Change, Danger, and Complexity: Interwoven
Accelerating change, danger, and complexity do not function alone. They are deeply intermeshed, interactive, and transforming.
Consider the problem of solid waste management. This problem involves every level of government, every department: from energy to water quality, to planning, to revenues, to public health. Without a cooperative venture, without bridging territorial domains, without overcoming the implicit adversarial process within which we currently operate, the responsible parties at each tier of government cannot even begin to solve these problems. When they do communicate, they often speak from a position of vested interest, less concerned with public good than in furthering a self-serving agenda.
Consider the issues of depletion of the ozone layer, world hunger, over-population, and AIDS. Without the intellectual ability to reason through these complex problems, without being able to analyze the layers within them, without knowing how to identify and pursue the information we need to solve them, we are adrift in a sea of confusion. Without a grasp of the political realities, economic pressures, and scientific data (on the physical environment and its changes)—all of which are simultaneously changing as well—we cannot reverse the trend of deterioration of the quality of life for all who share the earth.

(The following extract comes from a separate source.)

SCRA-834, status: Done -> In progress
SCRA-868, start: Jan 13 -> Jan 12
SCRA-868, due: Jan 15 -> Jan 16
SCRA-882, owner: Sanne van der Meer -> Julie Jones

Consider, finally, the problem of terrorism and its link to the problem of ever-diminishing freedom. Predictable and unpredictable "enemies" threaten increasing numbers of innocent people. Though the root causes of terrorism almost always stems from complex issues, terrorism itself is often treated simplistically. People routinely, and uncritically, accept their national media's portrayal of world affairs, though national media in every country typically distort why their nation's "enemies" think and act as they do. Similarly, people readily accept their government's portrayal of world issues. When one's own country, or their allies, attack and kill civilians, such actions are defined by the national governments (and their symbiotic media) as 'defensive' in nature. Unethical practices by one's own government are covered-up, played down, or defended as a last recourse. Similar practices on the part of one's enemy are highlighted and trumpeted, often fomenting national outrage. Mob action, national vendettas, and witch hunts commonly result. The words "good" and "evil" are freely used to justify violence and terror inflicted on enemies—whether "real" or imagined.
But the problem of terrorism is inseparable from the problem of preserving essential human rights and freedoms. In "solving" one problem, we can easily create another. Let us look at a very small part of the evidence. Statewatch a European public interest watchdog group, reports on a letter from President Bush proposing a "lengthy list of more than 40 demands to the European Union for cooperation on anti-terrorism measures," many of which indiscriminately cover "criminal investigations, data surveillance, border controls, and immigration policies." Yet Tony Bunyan, Statewatch editor, comments: "Many of the demands have nothing to do with combating terrorism…." At the same time, the UK parliamentary Joint Committee on Human Rights, comprised of Ministers and Lords, has issued a report that is highly critical of the British government's proposed Anti-Terrorism, Crime and Security Bill. The report claims that the bill violates the European Convention on Human Rights, and questions both the definition of "terrorist activity" and the extension of police powers inherent in the bill.
The fact is that governments world-wide seem prepared to abandon traditional citizen rights and protections to accommodate sweeping extensions of police and government power—in the pursuit of those labeled "terrorists." The New York Times reports (Nov. 22, 2001): "As Americans debate how ruthless a war to wage against terrorism, India's leaders have seized on the Sept. 11 attack to push a draconian new anti-terror law that has stirred furious opposition…" The new ordinance allows authorities "to tap telephones, monitor e-mail, detain people without charge for up to six months, conduct secret trials in jails, and keep the identity of witnesses secret." According to the Times, under a similar previous Indian law, "…more than 75,000 people were arrested, but only 1% convicted…[while] many of the accused languished in jail for years" without hope of bail.
It is, of course, not uncommon for governments touting themselves as democratic to abuse freedom and deny basic liberties. Those concerned with human rights remind us that it is restraints on the government that separate a free society from a police state. We stand in need of the best legal thinking to provide for appropriate police and governmental power while yet preserving the restraints that are the bedrock of essential human freedoms.
This is a glimpse (and very partial analysis) of the world our children and we now face.